▶ **What this task involves**
If a line in the data below includes the string "down", please return a copy of it.

═══ Given material ═══

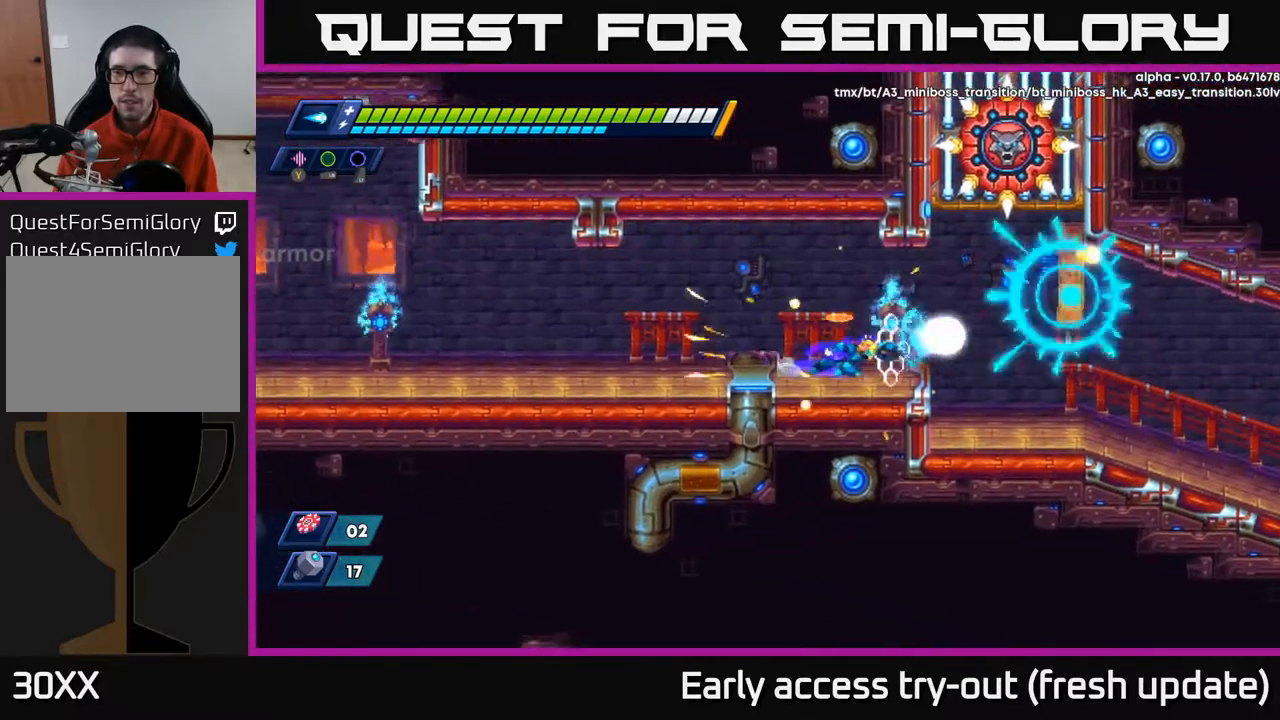
{"buttons": ["R2", "DPAD_RIGHT"], "left_stick": "center", "right_stick": "center", "events": [[200, "A", "down"], [283, "A", "up"]]}
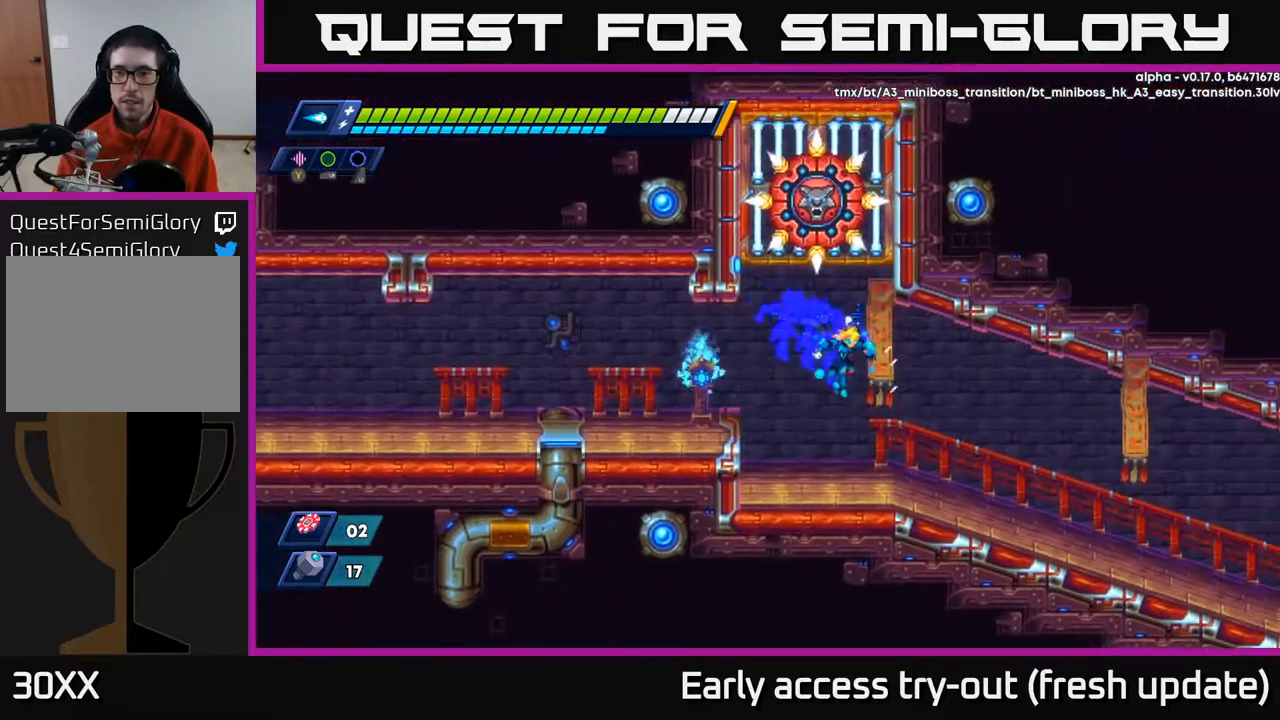
{"buttons": ["R2", "DPAD_RIGHT"], "left_stick": "center", "right_stick": "center", "events": []}
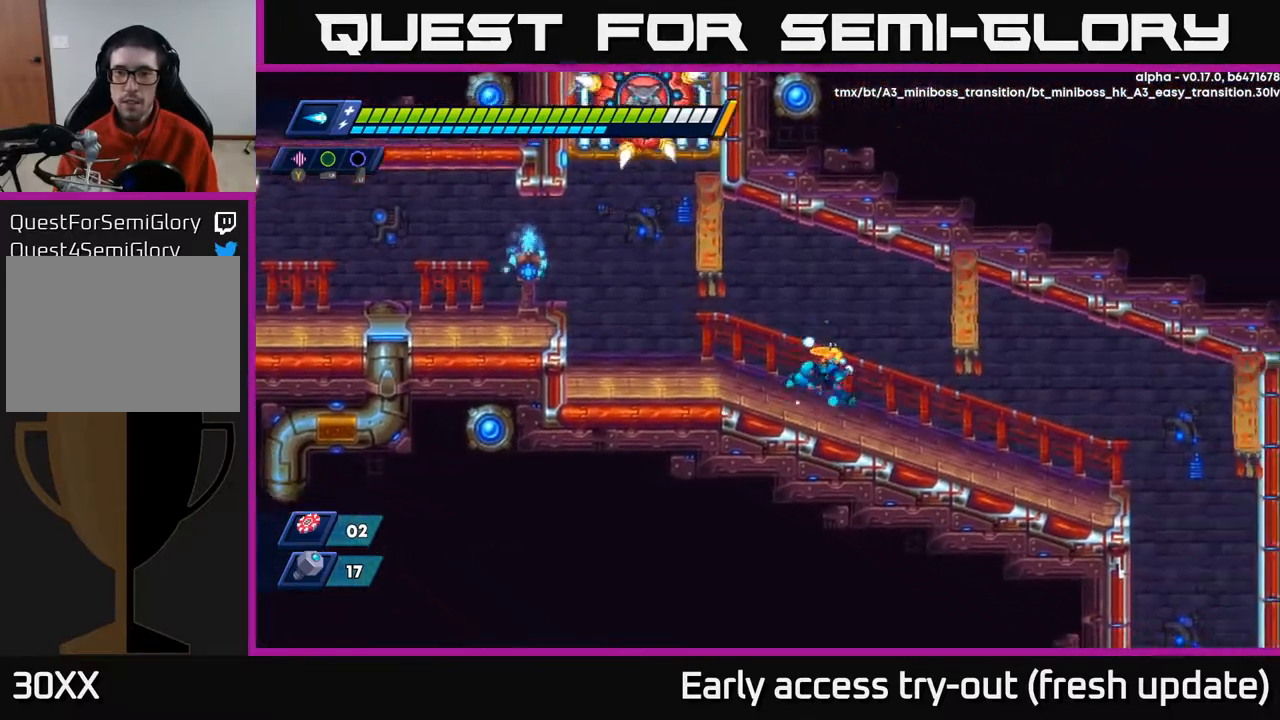
{"buttons": [], "left_stick": "center", "right_stick": "center", "events": [[233, "A", "down"], [233, "DPAD_RIGHT", "up"], [267, "DPAD_LEFT", "down"], [333, "X", "down"], [350, "A", "up"], [350, "DPAD_LEFT", "up"], [367, "R2", "up"], [383, "X", "up"], [450, "X", "down"], [500, "X", "up"]]}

═══

▶ **Response**
{"buttons": ["R2", "DPAD_RIGHT"], "left_stick": "center", "right_stick": "center", "events": [[200, "A", "down"], [283, "A", "up"]]}
{"buttons": [], "left_stick": "center", "right_stick": "center", "events": [[233, "A", "down"], [233, "DPAD_RIGHT", "up"], [267, "DPAD_LEFT", "down"], [333, "X", "down"], [350, "A", "up"], [350, "DPAD_LEFT", "up"], [367, "R2", "up"], [383, "X", "up"], [450, "X", "down"], [500, "X", "up"]]}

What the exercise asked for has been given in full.